The $2 day challenge
"We're going to eat for only $2 each for the whole day tomorrow!" I announce. "Do you think we can do that?"
"Yeah," the boy exclaims, "I think we can."
"If we stick to basics and don't have treats or things like butter I think we won't even go hungry." I add. "I'll start some bean soup in the crock pot tonight..."
"I don't like bean soup!" the Girl whines. "Why do we have to do this?"
"Do you know there are people who don't have any choice about what they eat?" I ask her. "There are families who just have one bag of millet, one bag of beans and that's all they eat until it runs out, every day. If they are lucky maybe they have some vegetables to go with it. Those people are actually the lucky ones. They have food stored up. Some people buy their food every day with what they are able to make that day and if they don't make any money they don't get any food. If they only make a little bit they only get a little bit of food."
"I didn't know that." she answers.
"But why do we have to do it?" the Boy asks again.
"Have you ever felt what it's like to have to eat the same thing day after day?" I ask him. "Have you ever felt what it's like to run out of food before you stop feeling hungry? Do you know what it's like to wonder if there will be enough food to eat today?"
He answers no to each of these questions.
"Do you think it might be good for you to feel that so that you can know what it's like to be another kid in the world who goes through that every day."
I can see the wheels turning, and it's enough of a reason for me.
It's not too late for you to join. The challenge is to eat for one whole day for only $2. Just to get the slightest taste of what it's like to be truly poor. What if you only ate what you made that day and if you didn't make anything you and your children didn't eat? What would that drive you to do that you wouldn't even consider when you are well fed and warm and content? I always think of the families in Thailand who sell their daughters and wonder just how long the hunger lasts before that is an option for them.
Truthfully, at $2/person for a family of 6 I'm not even worried that we'll run out of food. I've been cooking peasant food for so long we probably won't even notice, aside from the extras, butter, olive oil, tea with cream and sugar... that's $12 for the day and I can do that, I have to do with not much more than that very often.
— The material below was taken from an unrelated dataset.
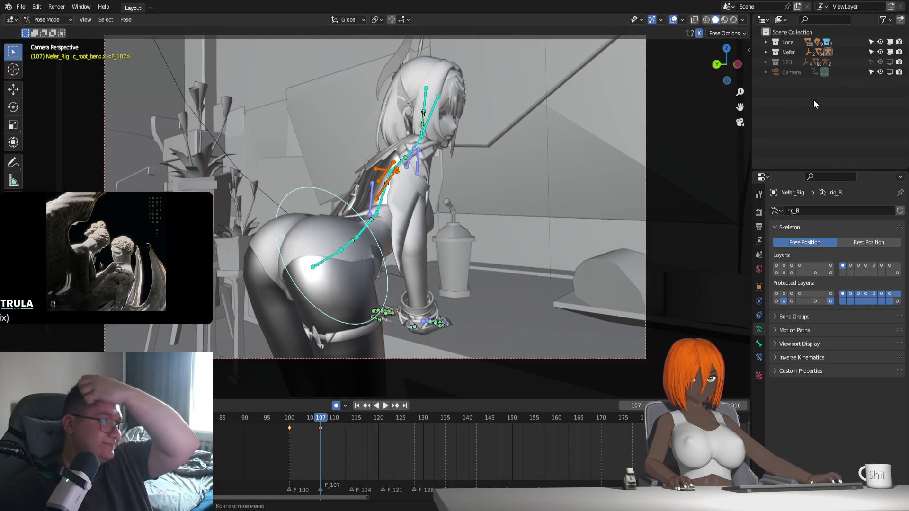
Switch to Material Preview and lower the root bend bone on Z at frame 107.
key(z)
Even so I wonder, as I plan my menu and total the items using the bulk rate I pay for flour and rice at Costco what sort of rate the person who buys their daily food every day gets. I think of other things like how often I wash my hands in the course of preparing a meal, every every snotty nose I wipe, and every time I go to the bathroom and I think about the woman who have to walk miles every day for water. How often does she get to wash her hands? I go crazy if for some reason the water is off in my house for even half an hour. Imagine not washing, ever.
So we will think about it, as we go about our day, with the abundance piled on the counters that we must not eat and the set in stone menu with no extras that we cannot deviate from and I think it will be worth doing for these the short people.
But since they don't want bean soup I'll make lentils instead, green for lunch, red dahl for dinner, with rice, and potatoes, and eggs for breakfast.
I'm jazzing up my challenge by trying to do it with real food and we have a guest coming for lunch. I've never had to consider eating less so a guest can have her fill before. But I know people everywhere have to make that choice. I'll let you know how it goes.